WHAT IS EXPECTED: Pick out and copy each line in the data below that contains the string "values". Case counts, so match capitals and lowercase letters exactly.

EXTRACTED INFORMATION:
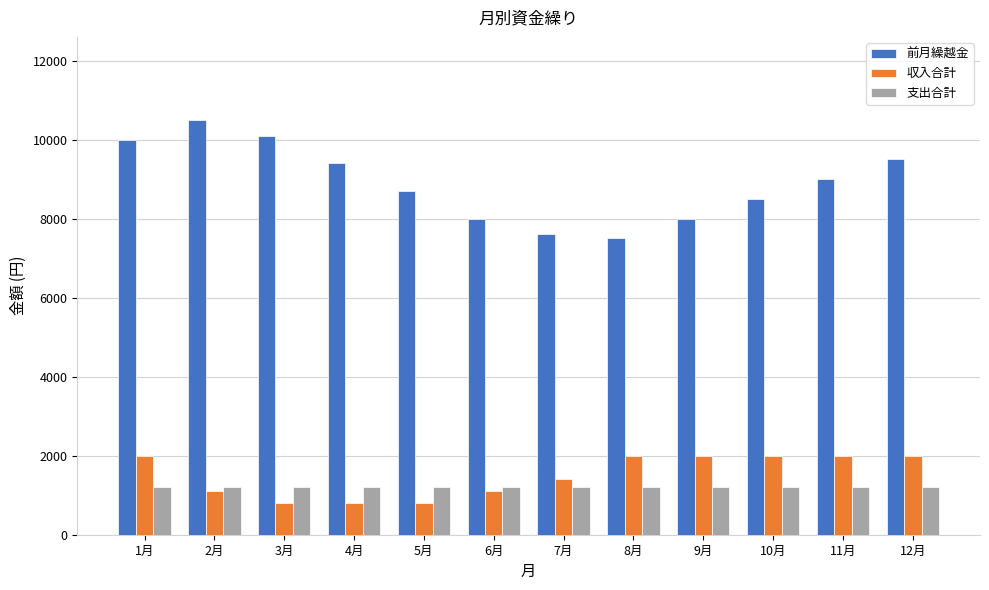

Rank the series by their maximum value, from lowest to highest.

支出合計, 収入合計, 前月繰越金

* * *

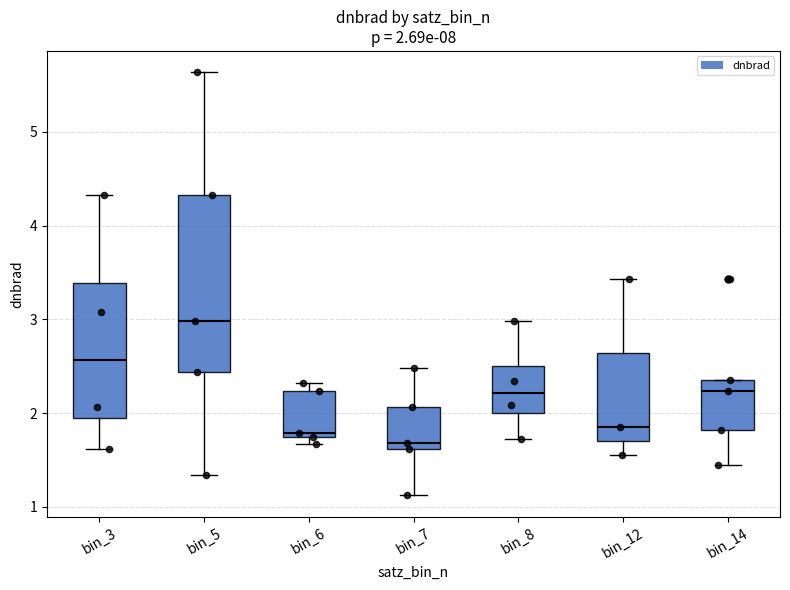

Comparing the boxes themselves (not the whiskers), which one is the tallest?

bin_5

...

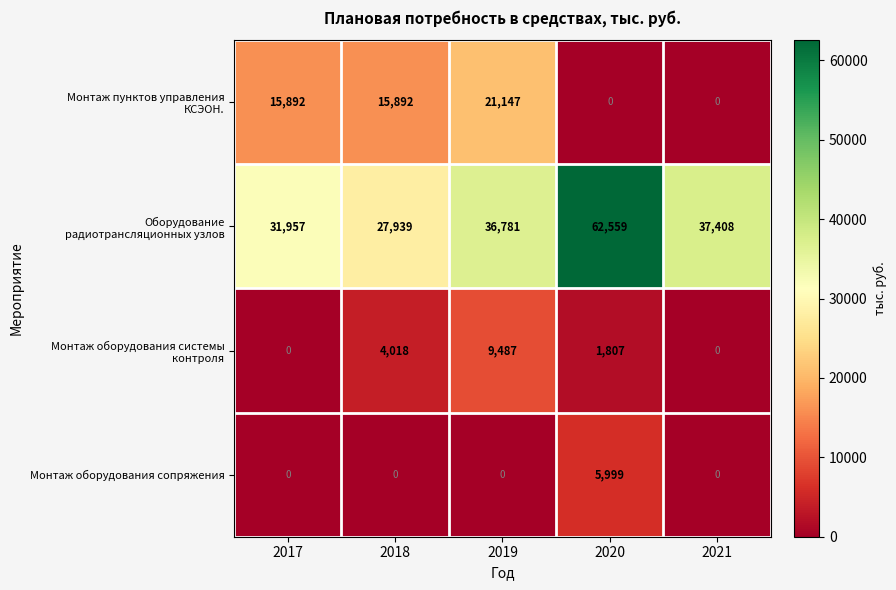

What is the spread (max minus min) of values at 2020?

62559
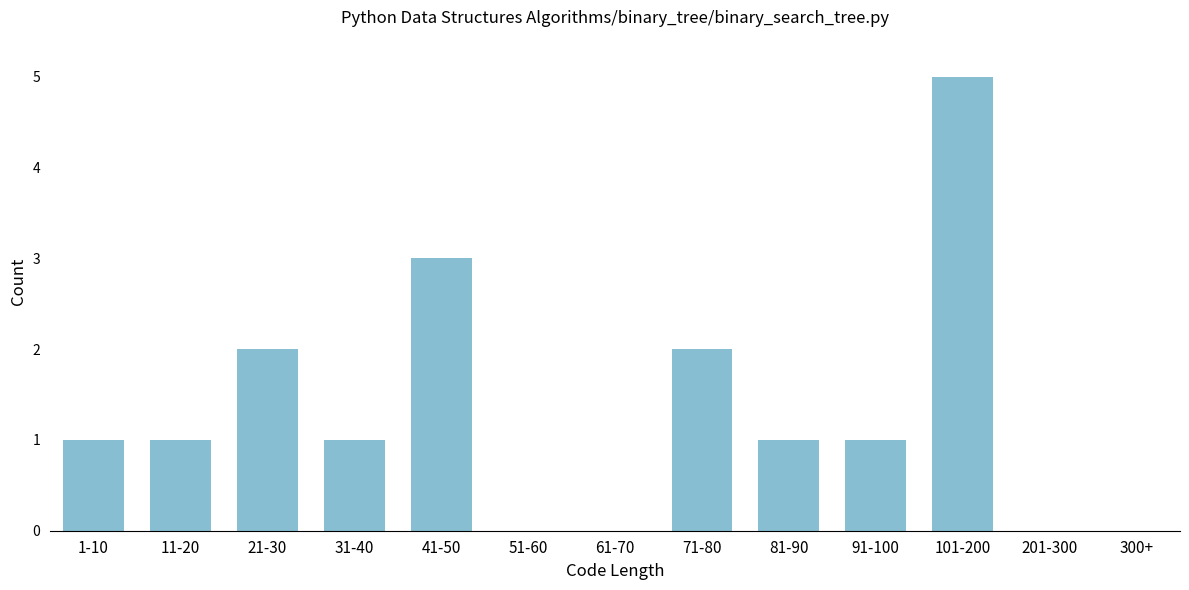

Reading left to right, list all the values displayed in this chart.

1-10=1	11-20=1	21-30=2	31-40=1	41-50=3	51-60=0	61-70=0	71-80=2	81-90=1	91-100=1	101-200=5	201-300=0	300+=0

ANSWER TO THE PROBLEM:
What is the spread (max minus min) of values at 2020?
Reading left to right, list all the values displayed in this chart.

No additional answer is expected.